Entonces sí que Mat volvió la cabeza para mirarla. La joven se había quitado el pañuelo ceñido a la frente y se pasaba afanosamente un peine de piedra verde pulida por el rojizo cabello. Esa tarea parecía requerir toda su atención; aparte de no caerse del caballo. También se había puesto un collar de plata minuciosamente trabajado, así como un ancho brazalete de marfil tallado.

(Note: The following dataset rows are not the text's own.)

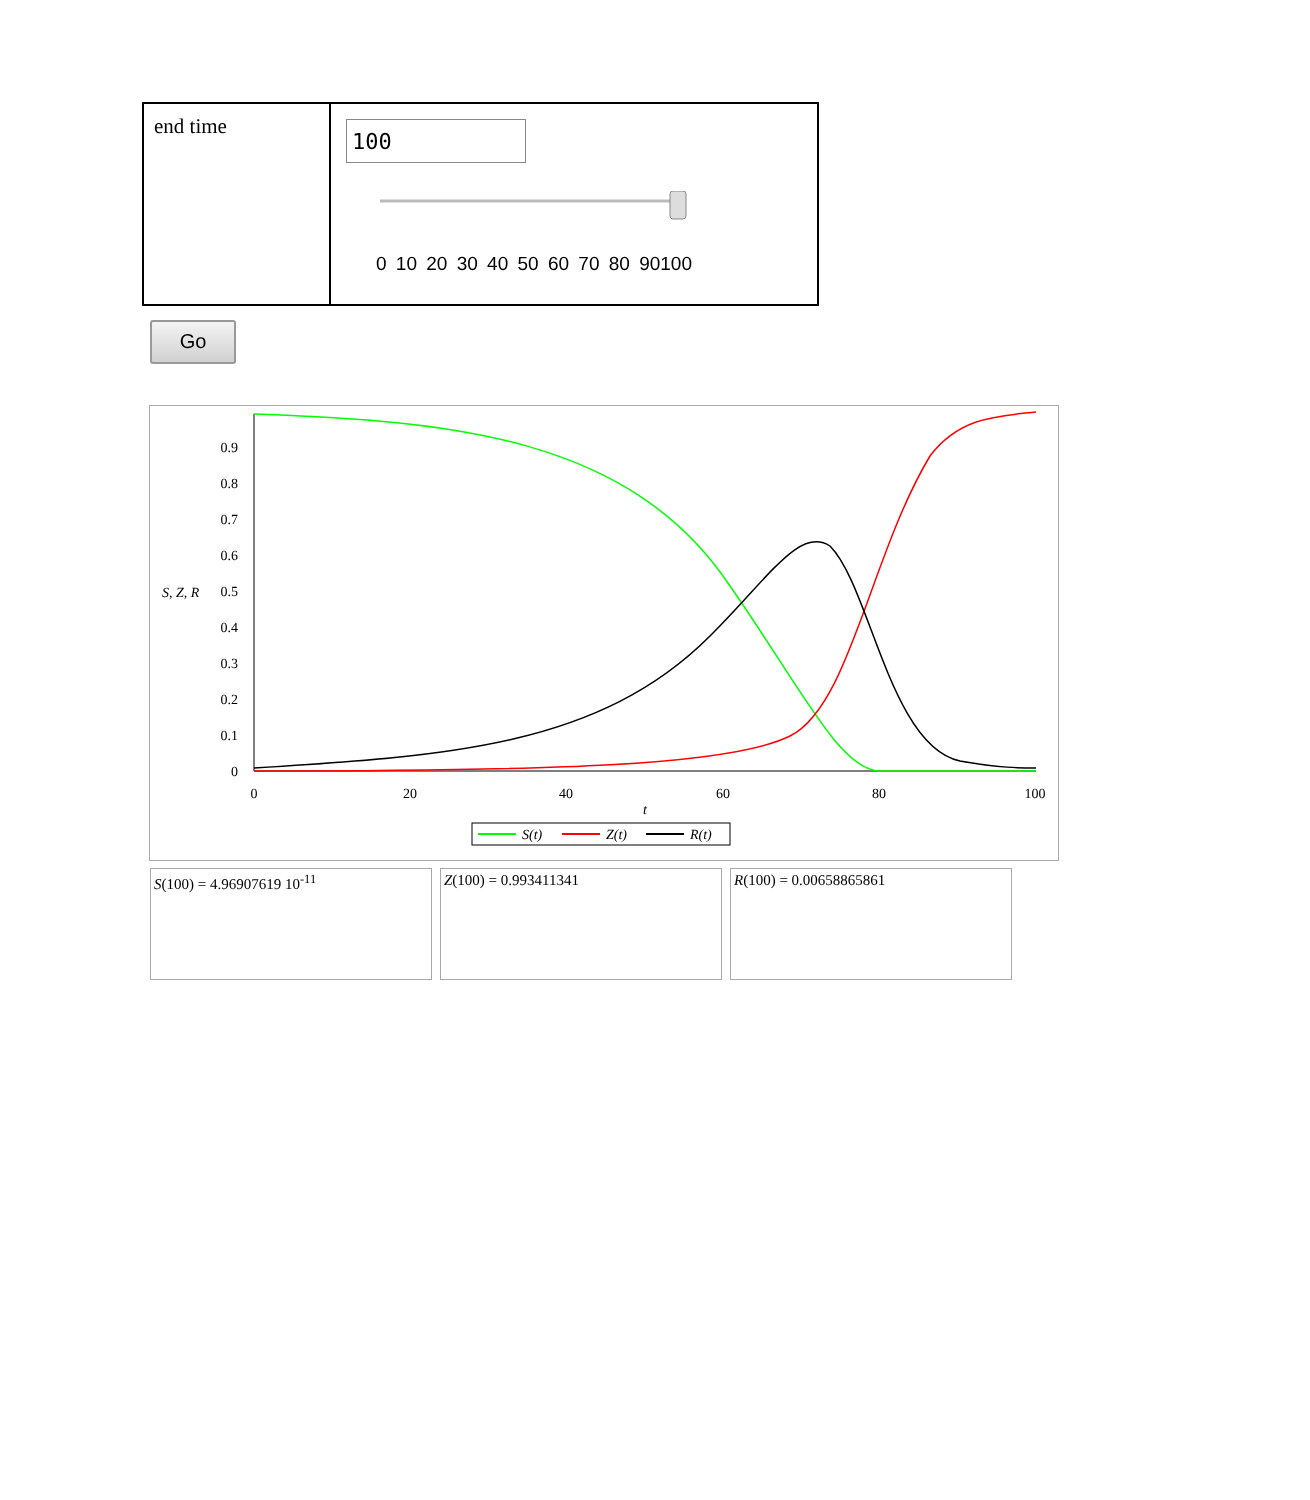| end time | 100 0 10 20 30 40 50 60 70 80 90100 |
Go
0.9
0.8
0.7
0.6
0.5
0.4
0.3
0.2
0.1
0
S, Z, R
0
20
40
60
80
100
t
S(t)
Z(t)
R(t)
S(100) = 4.96907619 10<sup>-11</sup> Z(100) = 0.993411341 R(100) = 0.00658865861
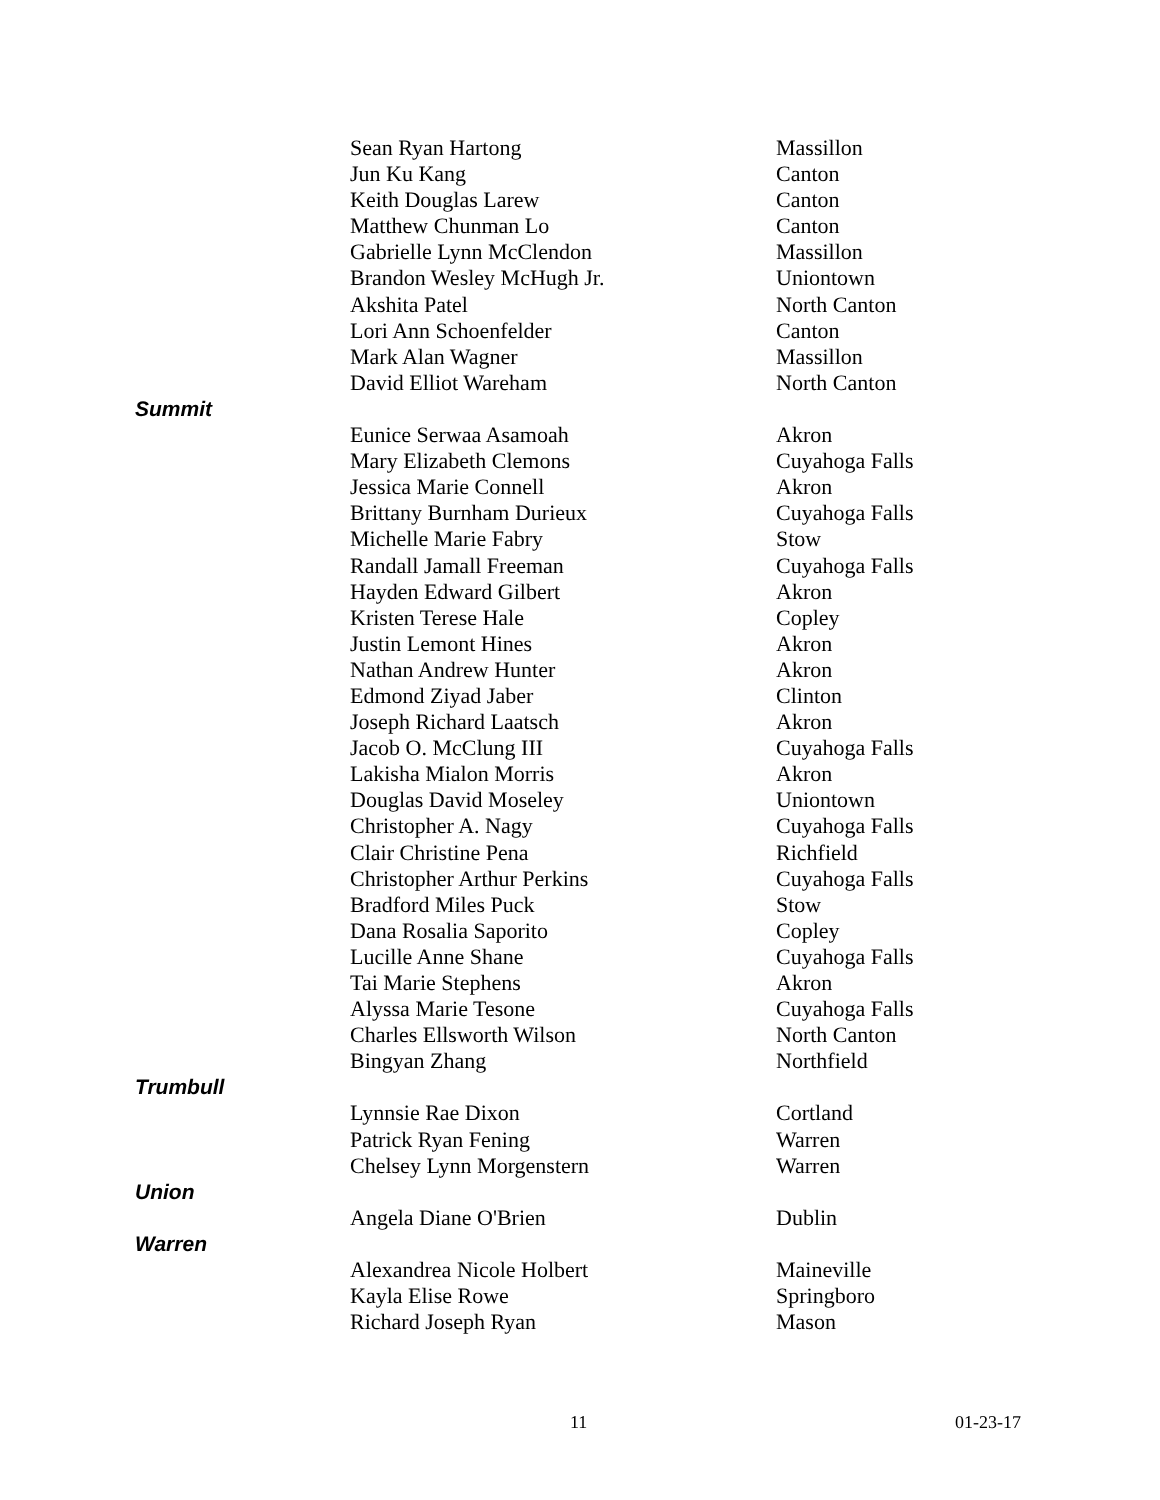| | Sean Ryan Hartong | Massillon |
| | Jun Ku Kang | Canton |
| | Keith Douglas Larew | Canton |
| | Matthew Chunman Lo | Canton |
| | Gabrielle Lynn McClendon | Massillon |
| | Brandon Wesley McHugh Jr. | Uniontown |
| | Akshita Patel | North Canton |
| | Lori Ann Schoenfelder | Canton |
| | Mark Alan Wagner | Massillon |
| | David Elliot Wareham | North Canton |
| Summit | | |
| | Eunice Serwaa Asamoah | Akron |
| | Mary Elizabeth Clemons | Cuyahoga Falls |
| | Jessica Marie Connell | Akron |
| | Brittany Burnham Durieux | Cuyahoga Falls |
| | Michelle Marie Fabry | Stow |
| | Randall Jamall Freeman | Cuyahoga Falls |
| | Hayden Edward Gilbert | Akron |
| | Kristen Terese Hale | Copley |
| | Justin Lemont Hines | Akron |
| | Nathan Andrew Hunter | Akron |
| | Edmond Ziyad Jaber | Clinton |
| | Joseph Richard Laatsch | Akron |
| | Jacob O. McClung III | Cuyahoga Falls |
| | Lakisha Mialon Morris | Akron |
| | Douglas David Moseley | Uniontown |
| | Christopher A. Nagy | Cuyahoga Falls |
| | Clair Christine Pena | Richfield |
| | Christopher Arthur Perkins | Cuyahoga Falls |
| | Bradford Miles Puck | Stow |
| | Dana Rosalia Saporito | Copley |
| | Lucille Anne Shane | Cuyahoga Falls |
| | Tai Marie Stephens | Akron |
| | Alyssa Marie Tesone | Cuyahoga Falls |
| | Charles Ellsworth Wilson | North Canton |
| | Bingyan Zhang | Northfield |
| Trumbull | | |
| | Lynnsie Rae Dixon | Cortland |
| | Patrick Ryan Fening | Warren |
| | Chelsey Lynn Morgenstern | Warren |
| Union | | |
| | Angela Diane O'Brien | Dublin |
| Warren | | |
| | Alexandrea Nicole Holbert | Maineville |
| | Kayla Elise Rowe | Springboro |
| | Richard Joseph Ryan | Mason |
11 01-23-17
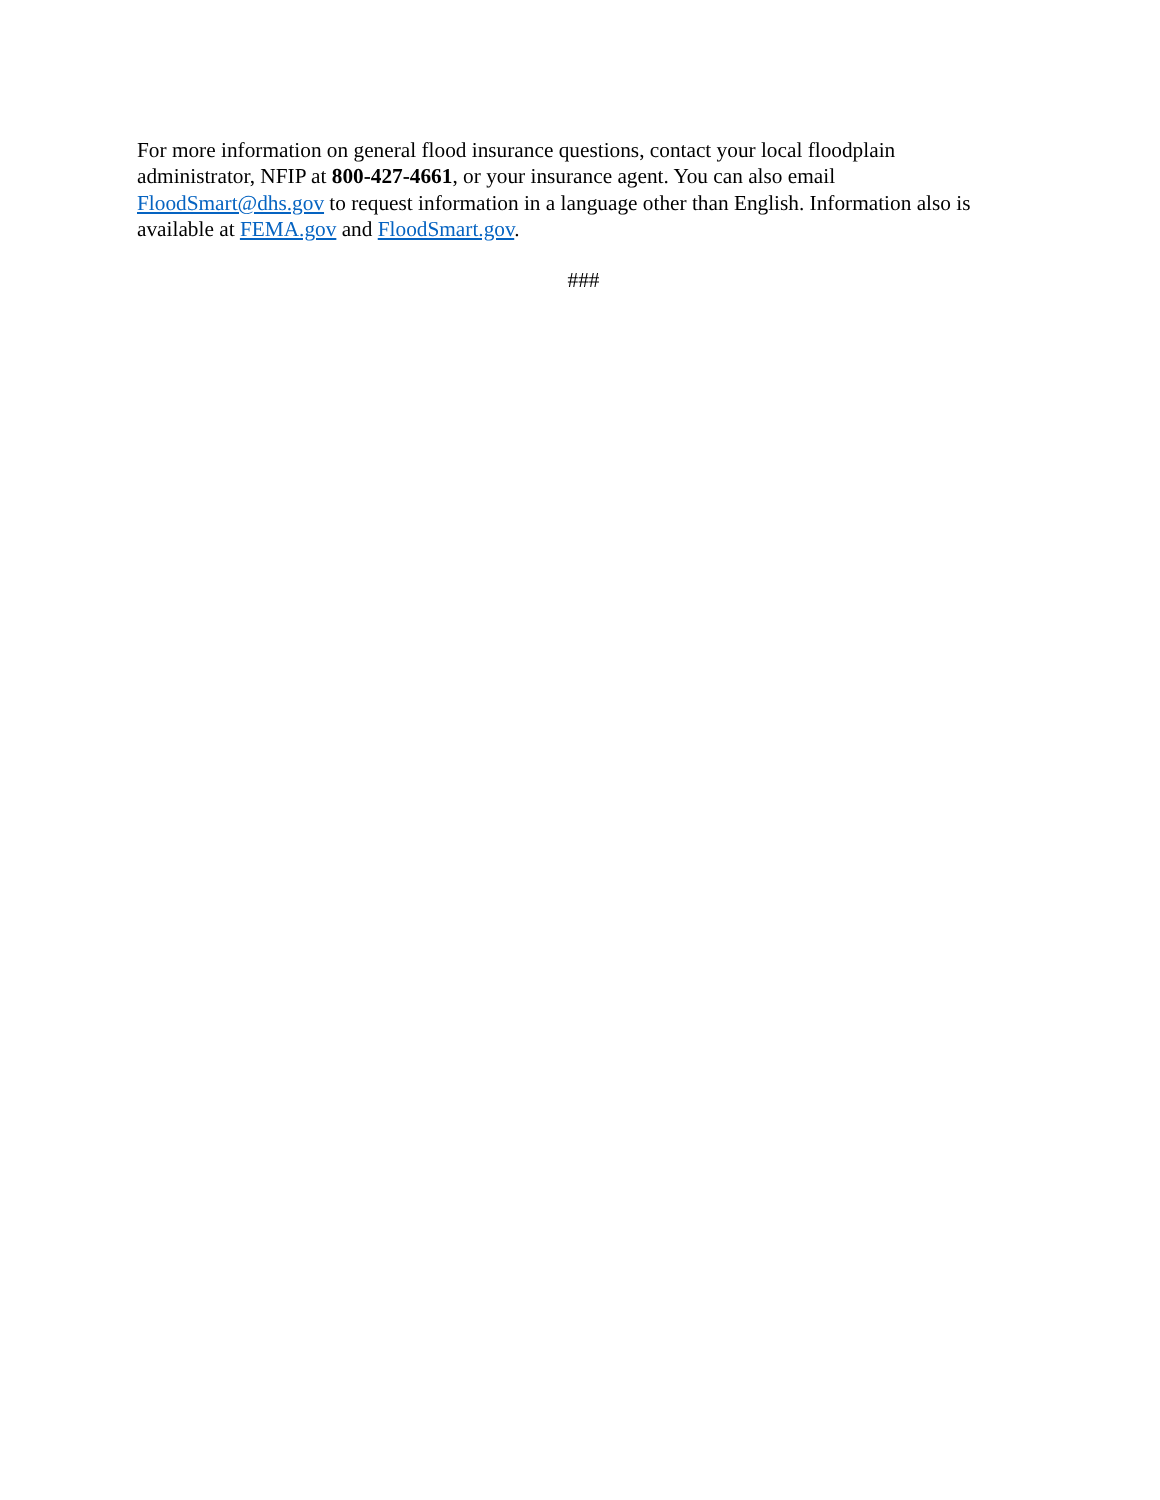For more information on general flood insurance questions, contact your local floodplain administrator, NFIP at 800-427-4661, or your insurance agent. You can also email FloodSmart@dhs.gov to request information in a language other than English. Information also is available at FEMA.gov and FloodSmart.gov.
###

Mat sacudió la cabeza y volvió a escudriñar el bosque a su alrededor. Aiel o no, todas eran iguales en ciertos aspectos. «Si está llegando el fin del mundo, una mujer querrá tener tiempo para arreglarse el cabello. Y aún encontrará un momento para reprocharle a un hombre algo que ha hecho mal.» Aquella idea habría bastado para causarle risa si no hubiese estado tan ocupado preguntándose si los Guardianes estarían vigilándolo en ese mismo momento.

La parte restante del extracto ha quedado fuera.